The EQV-Presidio deal emerges amid a complex backdrop for both SPACs and the energy sector. The SPAC market, after a period of dormancy, has shown signs of life in 2025, with more structured deals favoring institutional sponsors and fundamentally sound target companies. However, the path to a successful merger remains fraught with challenges, most notably high shareholder redemption rates, which averaged around 95% in late 2024. This trend forces dealmakers to secure robust alternative financing to ensure transactions can close with sufficient capital.

Simultaneously, the U.S. oil and gas industry is in the midst of a historic consolidation wave. M&A activity surged in 2024, creating a landscape of fewer, larger, and better-capitalized players.
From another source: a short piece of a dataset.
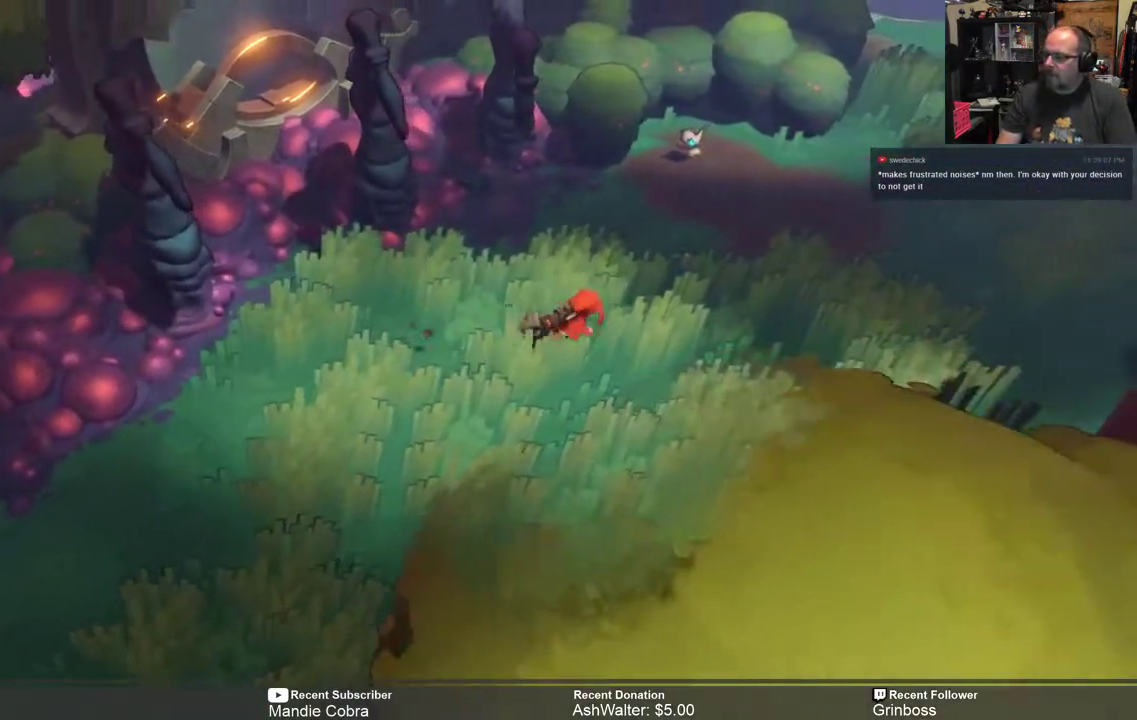
{"buttons": ["R2"], "left_stick": "right", "right_stick": "center", "events": []}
This merger positions Presidio to become a key consolidator in its own niche: the vast inventory of mature, producing wells often overlooked by larger operators focused on new drilling.

"Congratulations to all our stakeholders on this important milestone as we approach completion of our Business Combination," said Will Ulrich, Co-Founder and Co-CEO of Presidio, in a statement. Jerry Silvey, Founder and CEO of EQV, added, "We are excited to reach this critical step in bringing Presidio to the public markets."

The Dividend Promise: Cashing in on Mature Wells

At the heart of Presidio's strategy is a business model that eschews the high-risk, high-capital world of exploration and drilling. Instead, the Fort Worth-based operator focuses exclusively on acquiring and optimizing existing, low-decline producing assets to generate predictable and sustainable cash flow. The company claims "zero reliance on future drilling" and minimal capital reinvestment, projecting that only 3% of its cash flow will be needed for capital expenditures.

This capital-light model is designed to appeal directly to income-seeking investors. Presidio has announced plans to initiate a $1.35 per share annual dividend post-merger, which implies an attractive 13.5% yield at a $10.00 share price. The company's ability to support this dividend is underpinned by a portfolio of over 2,000 wells in Texas, Oklahoma, and Kansas with a reported base decline rate of just 8%—significantly lower than the 24% average for its peers.

To further de-risk its cash flows, Presidio has hedged 78% of its estimated production through 2027, insulating a large portion of its revenue from commodity price volatility. The business combination values the new public company at an enterprise value of approximately $660 million, supported by a complex capital structure designed to weather potential SPAC shareholder redemptions. This includes rollover equity from existing stakeholders like Morgan Stanley Energy Partners, a private investment in public equity (PIPE) from new investors, and preferred equity anchored by JPMorgan Investment Management.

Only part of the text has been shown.